Manuel Moreno was born in Buenos Aires in 1781, and studied at Real Colegio de San Carlos. He started to work in the colonial government by 1800, and joined his brother Mariano Moreno on his mission to London. However, Mariano died on board the ship, which inspired Manuel to write a biography of his life. He wrote them quickly, in order to be able to publish them in London, and used it as a force to promote the Revolution in Europe.

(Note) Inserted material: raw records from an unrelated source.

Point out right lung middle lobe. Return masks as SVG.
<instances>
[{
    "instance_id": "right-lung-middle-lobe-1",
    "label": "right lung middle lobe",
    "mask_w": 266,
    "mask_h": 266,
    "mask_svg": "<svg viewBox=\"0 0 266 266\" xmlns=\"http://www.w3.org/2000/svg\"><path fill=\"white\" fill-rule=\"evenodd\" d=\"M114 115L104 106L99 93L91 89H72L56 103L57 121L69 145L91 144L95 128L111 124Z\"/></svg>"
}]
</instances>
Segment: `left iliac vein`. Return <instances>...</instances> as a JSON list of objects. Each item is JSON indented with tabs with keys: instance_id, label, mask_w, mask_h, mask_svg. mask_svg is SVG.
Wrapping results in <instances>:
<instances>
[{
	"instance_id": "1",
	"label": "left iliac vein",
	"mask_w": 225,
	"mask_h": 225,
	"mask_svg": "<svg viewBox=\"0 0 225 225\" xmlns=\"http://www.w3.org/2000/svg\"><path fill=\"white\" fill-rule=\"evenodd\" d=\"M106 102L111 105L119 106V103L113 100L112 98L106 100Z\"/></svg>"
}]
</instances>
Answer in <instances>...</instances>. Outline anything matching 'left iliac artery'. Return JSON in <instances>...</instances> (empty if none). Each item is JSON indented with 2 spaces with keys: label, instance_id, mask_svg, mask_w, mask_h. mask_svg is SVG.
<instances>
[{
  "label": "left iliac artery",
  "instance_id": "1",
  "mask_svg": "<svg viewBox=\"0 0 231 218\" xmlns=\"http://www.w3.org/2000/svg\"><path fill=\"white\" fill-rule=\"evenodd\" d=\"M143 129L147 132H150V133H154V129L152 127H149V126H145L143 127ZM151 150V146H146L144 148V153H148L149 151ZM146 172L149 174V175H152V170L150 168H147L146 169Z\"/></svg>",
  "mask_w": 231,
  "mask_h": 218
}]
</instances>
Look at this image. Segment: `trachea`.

He returned in 1813, and was appointed as state secretary by the Second Triumvirate. In 1817, he was jailed and banished to the United States, where he graduated in medicine at the Maryland university. He returned in 1821 and worked in the Public Library, and it is believed that he was the first person to teach about chemistry in Buenos Aires.

Later, he joined the Legislature, where he held his position for a number of terms. He represented the Banda Oriental in the Constitutional Assembly of 1824, and supported the enactment of a federalist government. Moreno was elected a Foreign Honorary Member of the American Academy of Arts and Sciences and a member of the American Antiquarian Society in 1825. He moved to England and Juan Manuel de Rosas appointed him as minister plenipotentiary in 1832. He wrote many formal complaints to the British over Argentine claims to the Falkland Islands after 1833, which were rejected by the British government. He returned to Buenos Aires in 1853, dying four years later.

==Bibliography==
- Gelman, Jorge (2010). "Doscientos años pensando la Revolución de Mayo"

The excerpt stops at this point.